Software designers must envision every detail of what an application will do, how it will do it, and how it will look (the user interface). A simple example is how a home accounting program is created. The software designer first lays out the overall functionality of the program, specifying what it should be able to do, such as balancing a checkbook, keeping track of incoming and outgoing bills, and maintaining records of expenses. For each of these tasks, the software designer will outline the design details for the specific functions that he or she has mandated, such as what menus and icons will be used, what each screen will look like, and whether there will be help or dialog boxes to assist the user. For example, the designer may specify that the expense record part of the program produce a pie chart that shows the percentage of each household expense in the overall household budget. The designer can specify that the program automatically display the pie chart each time a budget assessment is completed or only after the user clicks on the appropriate icon on the toolbar.
Some software companies specialize in building custom-designed software. This software is highly specialized for specific needs or problems of particular businesses. Some businesses are large enough that they employ in-house software designers who create software applications for their computer systems.
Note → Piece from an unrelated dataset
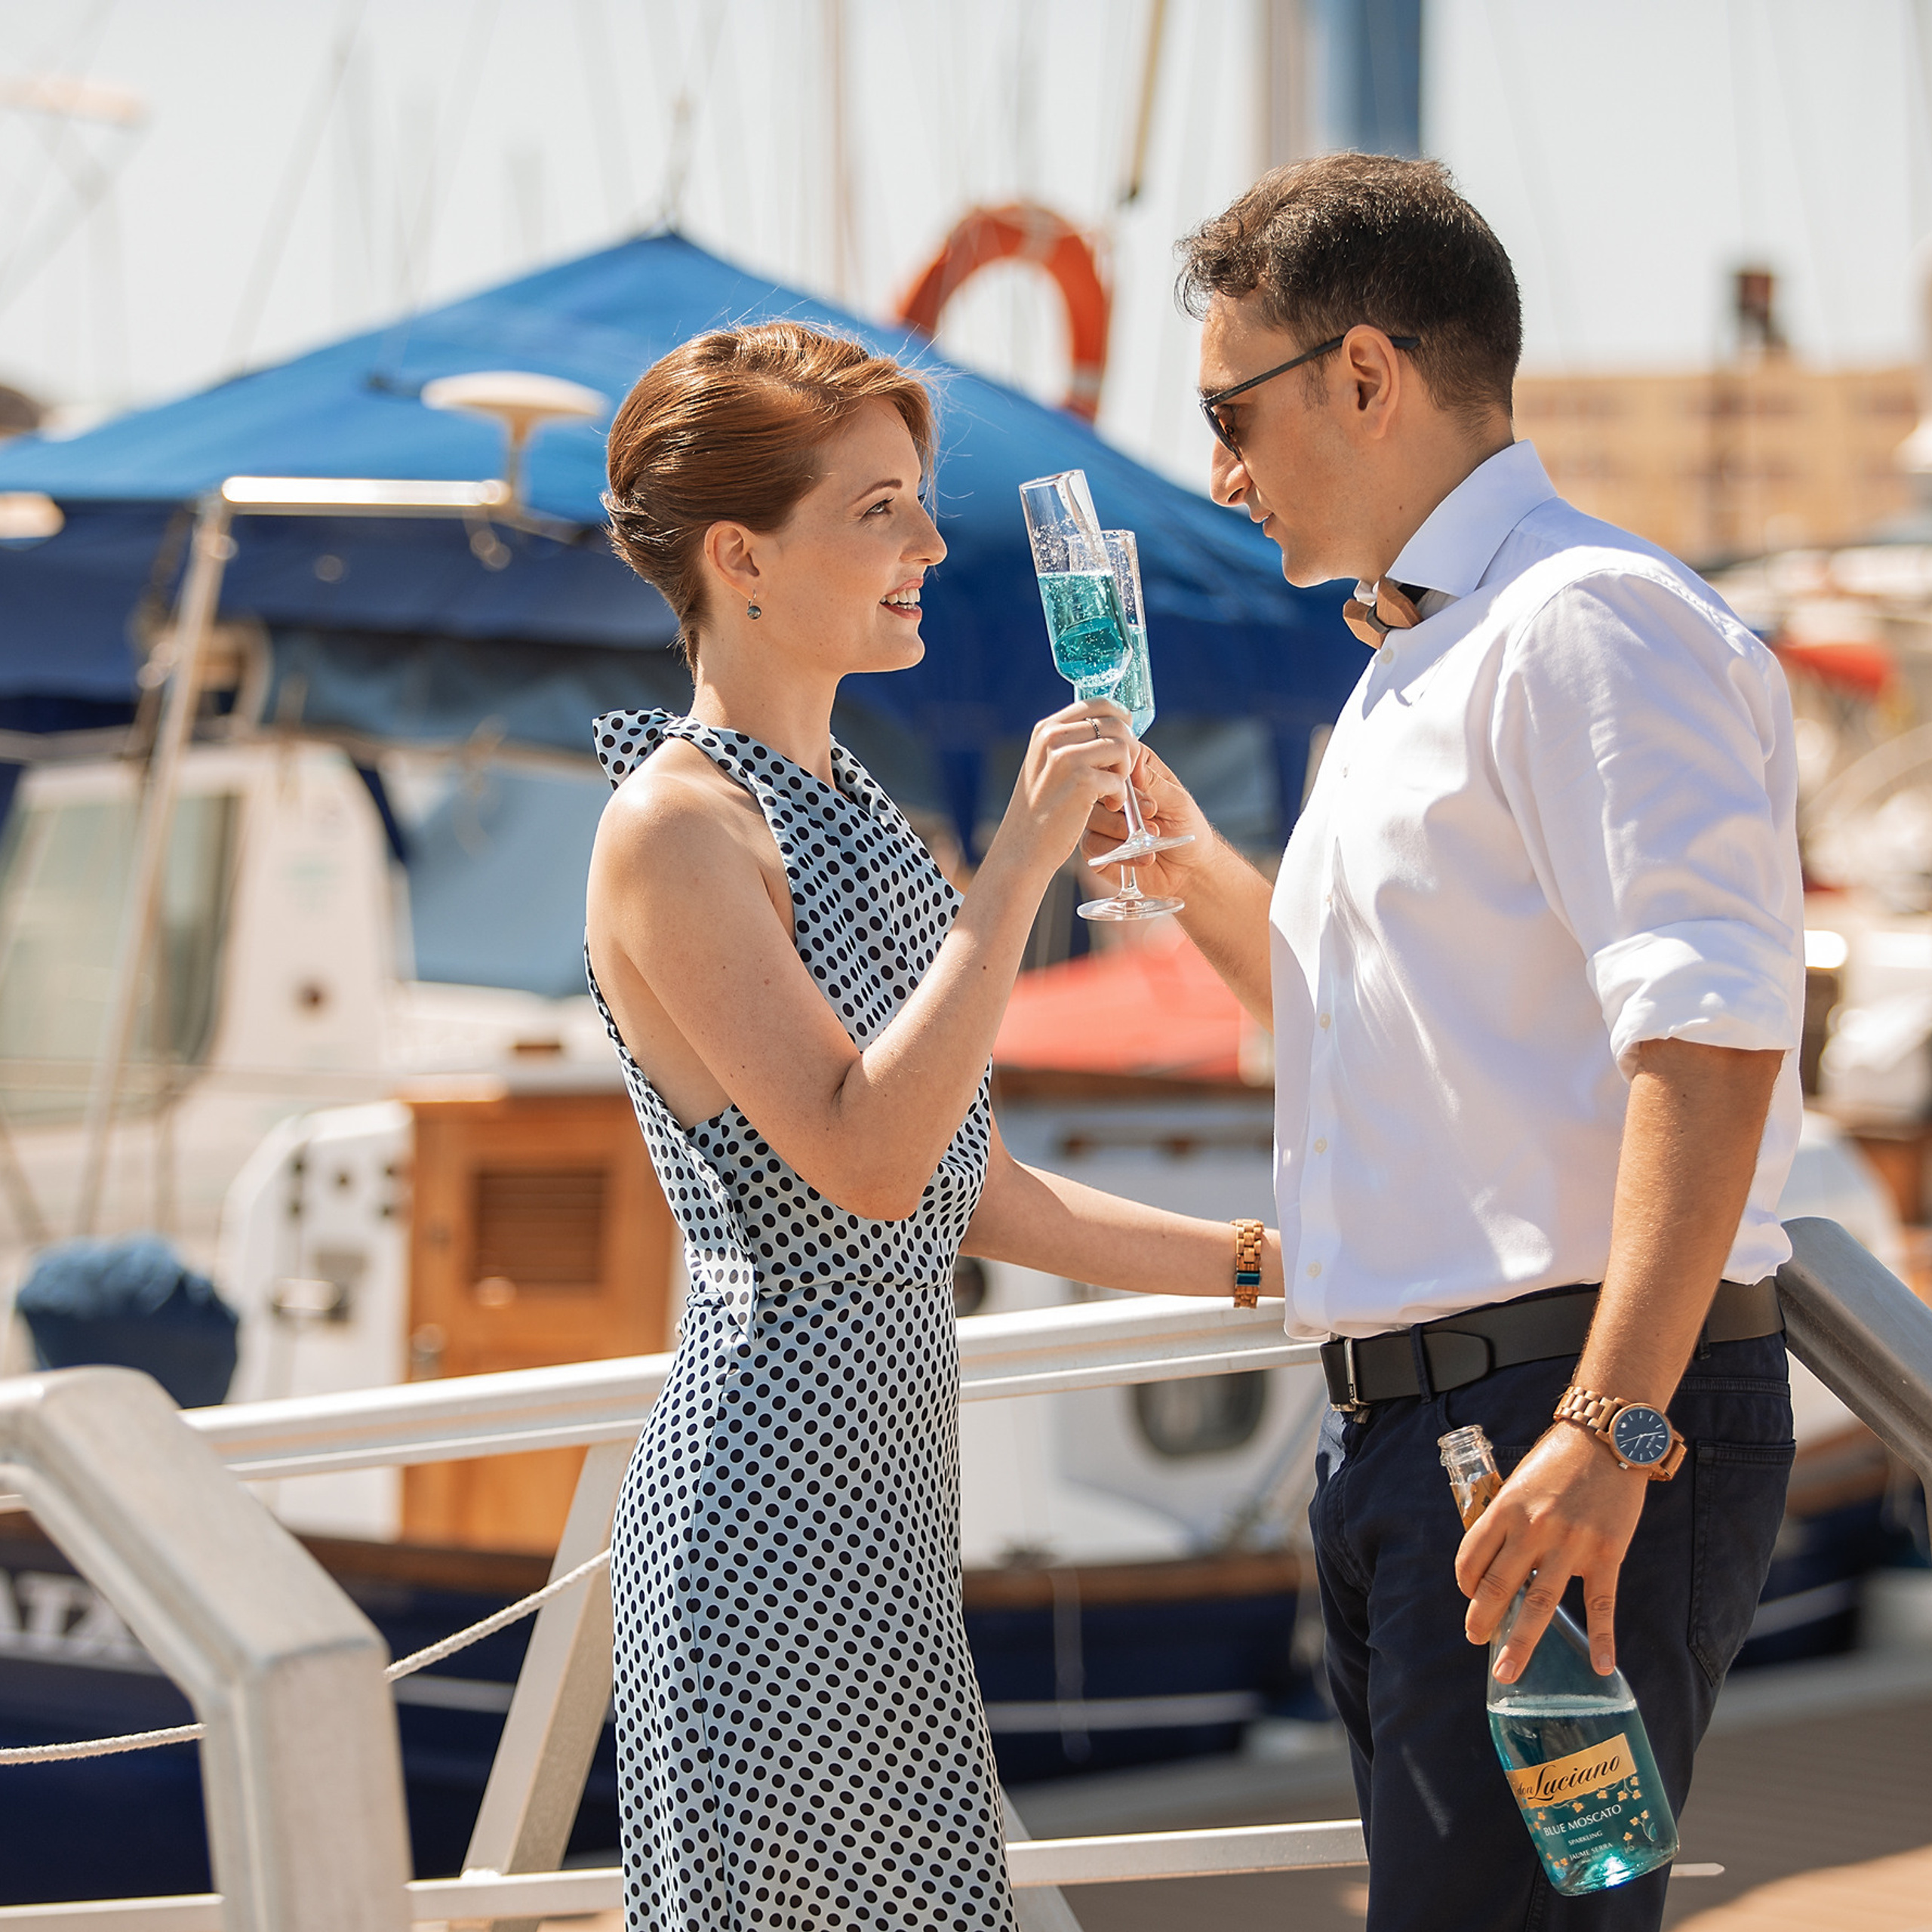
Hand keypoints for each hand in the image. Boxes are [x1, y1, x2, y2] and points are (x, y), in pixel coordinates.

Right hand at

A related field is software engineering, which involves writing customized complex software to solve specific engineering or technical problems of a business or industry.
Whether the designer is working on a mass-market or a custom application, the first step is to define the overall goals for the application. This is typically done in consultation with management if working at a software supply company, or with the client if working on a custom-designed project. Then, the software designer studies the goals and problems of the project. If working on custom-designed software, the designer must also take into consideration the existing computer system of the client. Next, the software designer works on the program strategy and specific design detail that he or she has envisioned. At this point, the designer may need to write a proposal outlining the design and estimating time and cost allocations. Based on this report, management or the client decides if the project should proceed.
Once approval is given, the software designer and the programmers begin working on writing the software program. Typically, the software designer writes the specifications for the program, and the applications programmers write the programming codes.
In addition to the duties involved in design, a software designer may be responsible for writing a user's manual or at least writing a report for what should be included in the user's manual. After testing and debugging the program, the software designer will present it to management or to the client.